------ EXERCISE DATA ------

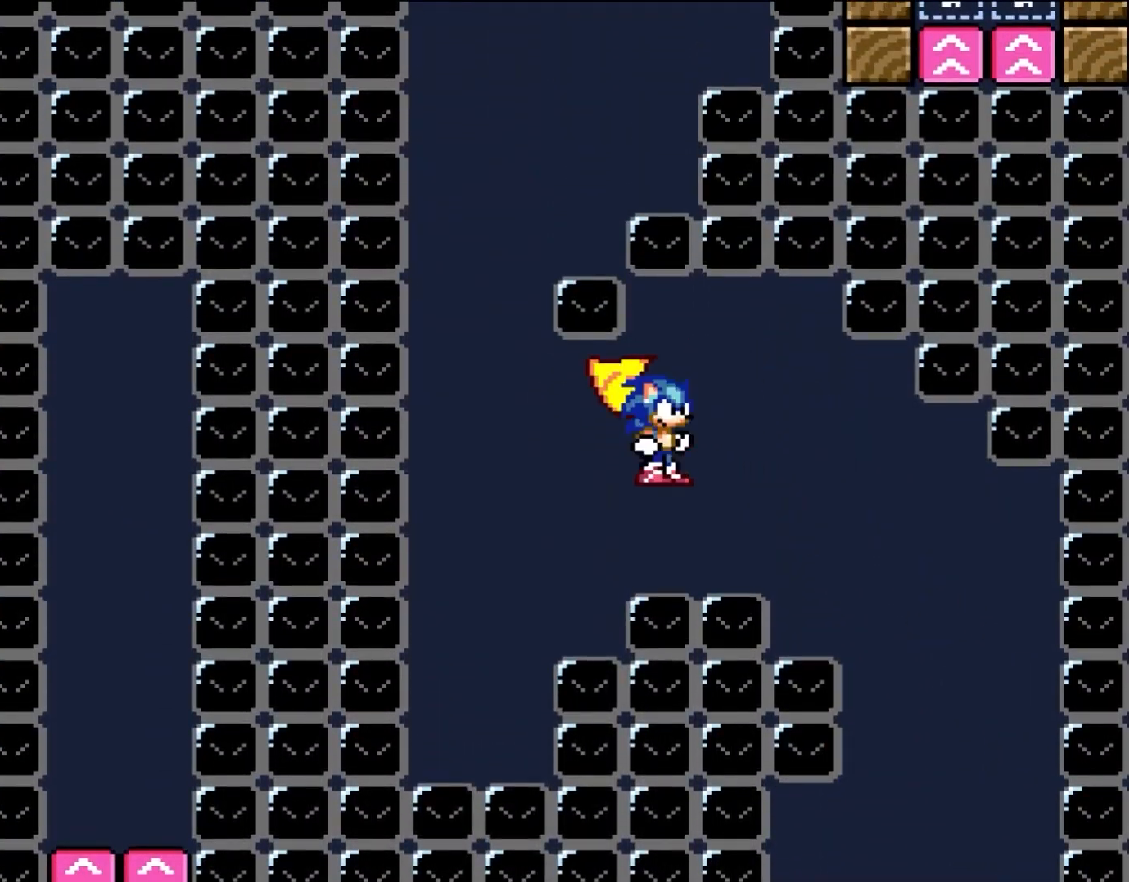
{"buttons": ["A", "X"], "events": [[233, "DPAD_LEFT", "up"], [300, "DPAD_RIGHT", "down"], [500, "DPAD_RIGHT", "up"]]}
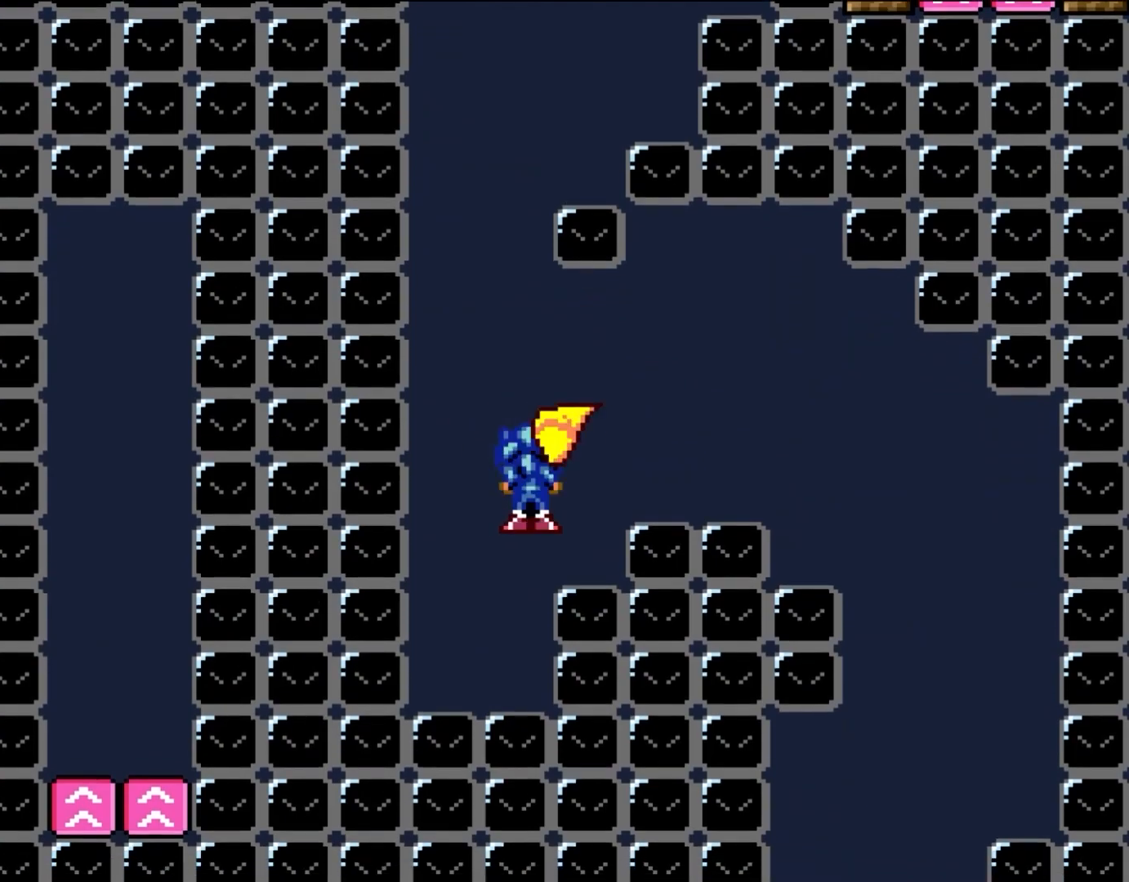
{"buttons": ["A", "X"], "events": [[50, "DPAD_LEFT", "down"], [200, "DPAD_LEFT", "up"], [283, "L1", "down"], [400, "L1", "up"]]}
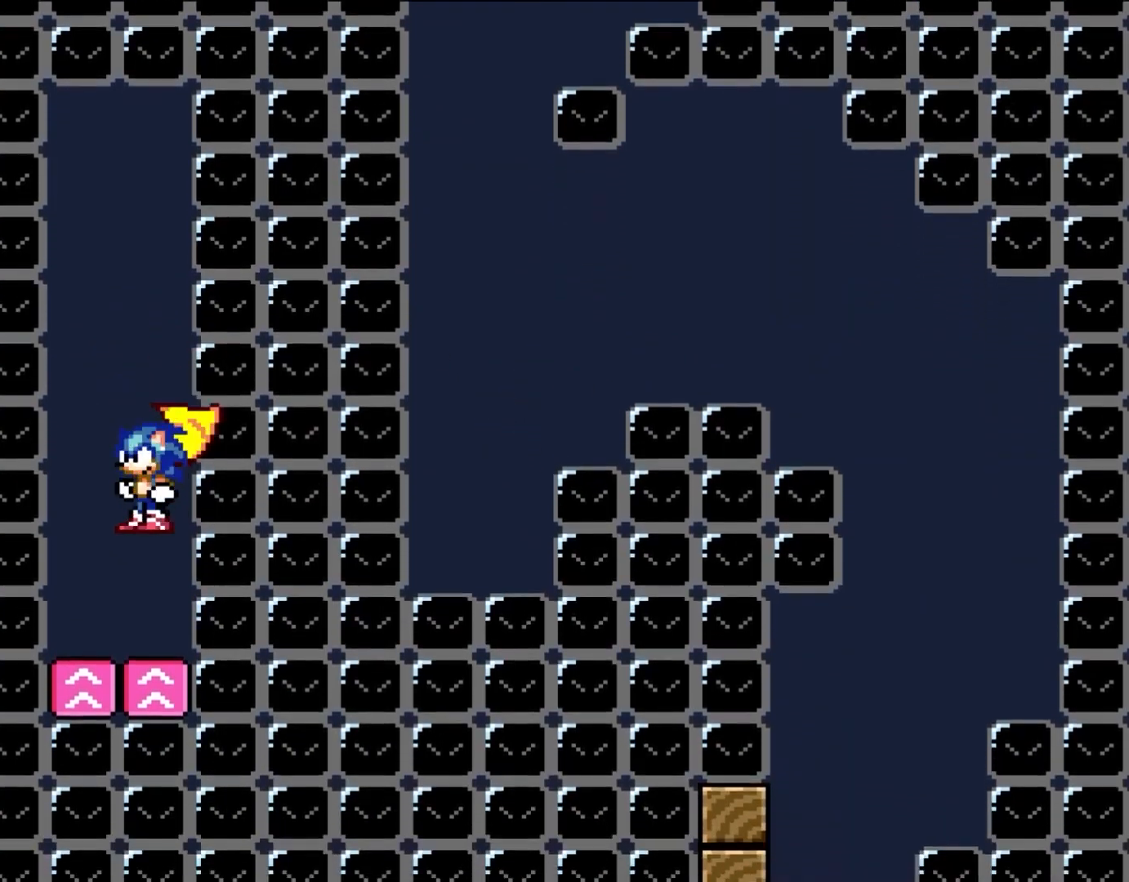
{"buttons": ["A", "X", "DPAD_RIGHT"], "events": [[200, "DPAD_LEFT", "down"], [267, "DPAD_LEFT", "up"], [433, "DPAD_RIGHT", "down"]]}
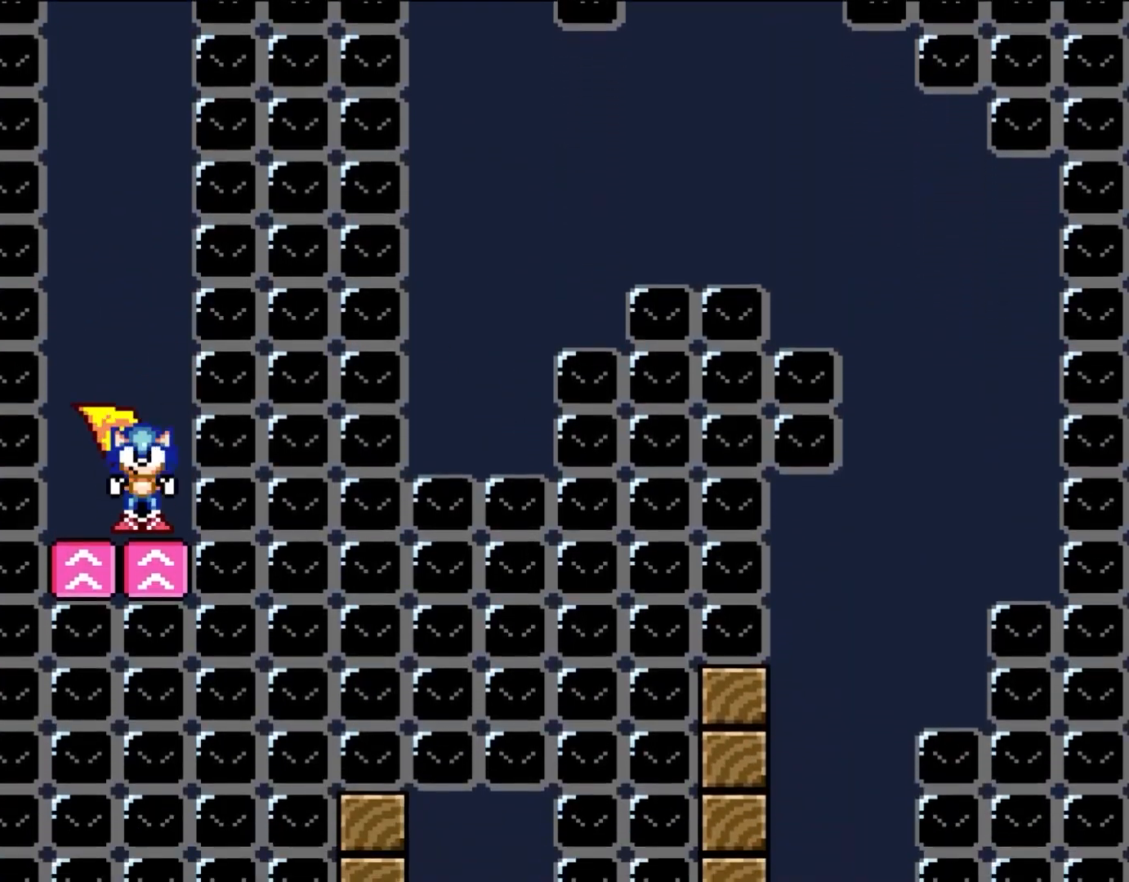
{"buttons": ["A", "X", "R1"], "events": [[67, "DPAD_LEFT", "down"], [67, "DPAD_RIGHT", "up"], [200, "DPAD_LEFT", "up"], [267, "DPAD_RIGHT", "down"], [367, "DPAD_RIGHT", "up"], [367, "R1", "down"]]}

------

**PROBLEM STATEMENT:** A word-for-word copy of the data above is needed, one that omits the pictures.

**EXPECTED ANSWER:**
{"buttons": ["A", "X"], "events": [[233, "DPAD_LEFT", "up"], [300, "DPAD_RIGHT", "down"], [500, "DPAD_RIGHT", "up"]]}
{"buttons": ["A", "X"], "events": [[50, "DPAD_LEFT", "down"], [200, "DPAD_LEFT", "up"], [283, "L1", "down"], [400, "L1", "up"]]}
{"buttons": ["A", "X", "DPAD_RIGHT"], "events": [[200, "DPAD_LEFT", "down"], [267, "DPAD_LEFT", "up"], [433, "DPAD_RIGHT", "down"]]}
{"buttons": ["A", "X", "R1"], "events": [[67, "DPAD_LEFT", "down"], [67, "DPAD_RIGHT", "up"], [200, "DPAD_LEFT", "up"], [267, "DPAD_RIGHT", "down"], [367, "DPAD_RIGHT", "up"], [367, "R1", "down"]]}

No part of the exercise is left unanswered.